*任务说明*. 把讲 Elasticsearch 用表达式打分的那篇文章接着往下写，从它最后一句之后开始。

*原文节选*.
★ ★ ★ ★

Es6.x语法探索【结束】

最新推荐文章于 2022-10-15 09:30:11 发布

PHPerJiang

最新推荐文章于 2022-10-15 09:30:11 发布

阅读量275

点赞数

分类专栏： elasticsearch

本文链接：https://blog.csdn.net/qq_36558538/article/details/101099599

版权

elasticsearch 专栏收录该内容

12 篇文章 0 订阅

订阅专栏

2019-09-21

script使用表达式expression进行打分

/**
	 * 使用打分函数来进行排序
	 * @Author: jiangyu
	 * @Time: 2019/9/20 18:00
	 */
	function search_func_score(){
		$params = [
			'index' => 'func_score',
			'type'  => 'doc',
			'body'  => [
				'query' => [
					'function_score' => [
						'query' => ['match' => ['test' => "quick brown fox"]],
						'script_score' => [
							'script' => [
								'lang' => 'expression',
								'source' => "_score * doc['popularity']"
							]
						]
					]
				]
			]
		];
		$client = ClientBuilder ::create() -> build();
		echo json_encode($client -> search($params));
	}

使用表达式打分的话注意lang要选用expression,此外与painless不同的是，souce中获取文档内容字段不能再使用ctx._source.xx的形式,ctx是应用在update、update-by-query、reindex上的，而是doc[xx]的格式是查询聚合的方式来获取文档字段值。如上图的表达式是将打完分后的分值再乘上popularity的值，最后汇总打分并按照分值倒排来返回结果。

★ ★ ★ ★

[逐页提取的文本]
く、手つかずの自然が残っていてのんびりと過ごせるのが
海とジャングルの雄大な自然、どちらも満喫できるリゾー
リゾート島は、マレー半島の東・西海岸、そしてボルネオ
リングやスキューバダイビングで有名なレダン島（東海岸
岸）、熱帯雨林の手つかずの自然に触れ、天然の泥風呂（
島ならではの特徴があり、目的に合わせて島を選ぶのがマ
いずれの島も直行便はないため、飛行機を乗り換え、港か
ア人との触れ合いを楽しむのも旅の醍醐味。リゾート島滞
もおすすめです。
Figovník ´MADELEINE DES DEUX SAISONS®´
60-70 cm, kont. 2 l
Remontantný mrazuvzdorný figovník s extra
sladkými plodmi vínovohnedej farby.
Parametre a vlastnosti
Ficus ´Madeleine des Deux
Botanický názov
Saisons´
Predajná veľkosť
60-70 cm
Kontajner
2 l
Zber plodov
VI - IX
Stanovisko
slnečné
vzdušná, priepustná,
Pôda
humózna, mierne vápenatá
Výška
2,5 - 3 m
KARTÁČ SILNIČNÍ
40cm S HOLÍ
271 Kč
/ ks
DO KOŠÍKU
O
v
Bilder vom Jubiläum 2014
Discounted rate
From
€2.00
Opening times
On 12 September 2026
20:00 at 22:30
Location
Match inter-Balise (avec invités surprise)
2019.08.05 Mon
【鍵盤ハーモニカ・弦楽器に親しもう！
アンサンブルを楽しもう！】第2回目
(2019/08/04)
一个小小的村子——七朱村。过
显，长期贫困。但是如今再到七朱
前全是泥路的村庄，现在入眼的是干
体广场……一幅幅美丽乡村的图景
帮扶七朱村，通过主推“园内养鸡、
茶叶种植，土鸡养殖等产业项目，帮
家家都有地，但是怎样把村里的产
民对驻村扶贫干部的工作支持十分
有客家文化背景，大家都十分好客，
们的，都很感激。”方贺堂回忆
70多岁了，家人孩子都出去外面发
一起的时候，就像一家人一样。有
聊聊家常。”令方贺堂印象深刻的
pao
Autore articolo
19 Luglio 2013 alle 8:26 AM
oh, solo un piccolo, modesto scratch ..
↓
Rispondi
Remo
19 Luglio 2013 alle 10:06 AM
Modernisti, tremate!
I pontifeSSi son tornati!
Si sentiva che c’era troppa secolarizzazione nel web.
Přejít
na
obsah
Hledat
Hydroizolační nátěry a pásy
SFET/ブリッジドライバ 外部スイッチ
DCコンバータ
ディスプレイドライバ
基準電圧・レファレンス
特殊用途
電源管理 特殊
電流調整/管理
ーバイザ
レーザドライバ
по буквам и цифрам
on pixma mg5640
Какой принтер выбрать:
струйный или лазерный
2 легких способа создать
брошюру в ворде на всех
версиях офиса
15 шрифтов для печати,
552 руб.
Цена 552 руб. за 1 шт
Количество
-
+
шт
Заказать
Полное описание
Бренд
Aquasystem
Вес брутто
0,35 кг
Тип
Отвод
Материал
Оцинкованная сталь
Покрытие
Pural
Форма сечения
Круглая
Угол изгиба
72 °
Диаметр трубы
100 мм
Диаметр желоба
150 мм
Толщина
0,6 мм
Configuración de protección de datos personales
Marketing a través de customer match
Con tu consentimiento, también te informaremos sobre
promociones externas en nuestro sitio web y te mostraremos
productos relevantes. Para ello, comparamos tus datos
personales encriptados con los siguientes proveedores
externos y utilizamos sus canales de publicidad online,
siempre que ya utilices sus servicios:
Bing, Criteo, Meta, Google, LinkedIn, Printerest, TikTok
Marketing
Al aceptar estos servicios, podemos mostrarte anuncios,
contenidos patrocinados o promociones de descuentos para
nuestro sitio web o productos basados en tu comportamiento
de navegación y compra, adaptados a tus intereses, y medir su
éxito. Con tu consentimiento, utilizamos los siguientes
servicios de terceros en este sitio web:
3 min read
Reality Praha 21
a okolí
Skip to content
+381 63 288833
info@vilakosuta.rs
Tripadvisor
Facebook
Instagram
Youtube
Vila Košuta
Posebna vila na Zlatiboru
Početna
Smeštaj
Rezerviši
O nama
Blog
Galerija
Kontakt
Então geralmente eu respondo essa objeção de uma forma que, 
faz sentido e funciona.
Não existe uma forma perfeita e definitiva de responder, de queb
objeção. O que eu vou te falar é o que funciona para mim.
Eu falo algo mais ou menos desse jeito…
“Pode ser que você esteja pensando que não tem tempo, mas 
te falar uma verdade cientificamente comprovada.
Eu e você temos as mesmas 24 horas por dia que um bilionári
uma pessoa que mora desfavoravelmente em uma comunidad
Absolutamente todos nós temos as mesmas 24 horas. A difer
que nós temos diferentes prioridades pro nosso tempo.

★ ★ ★ ★

*任务答案*.
脚本获取参数值

function search_func_score(){
		$params = [
			'index' => 'func_score',
			'type'  => 'doc',
			'body'  => [
				'query' => [
					'function_score' => [
						'query' => ['match' => ['test' => "quick brown fox"]],
						'script_score' => [
							'script' => [
								'lang' => 'expression',
								'source' => "_score + count",
								'params' => ['count' => 2],
							]
						]
					]
				]
			]
		];
		$client = ClientBuilder ::create() -> build();
		echo json_encode($client -> search($params));
	}

查询打分使用的expression脚本，获取参数值时不再使用params.xx来获取params数组中的参数值，而是直接使用params中参数的key名来获取值。

给一个字段打分

function search_script_field(){
		$params = [
			'index' => 'func_score',
			'type'  => 'doc',
			'body'  => [
				'query' => [
					'match_all' => new  \stdClass()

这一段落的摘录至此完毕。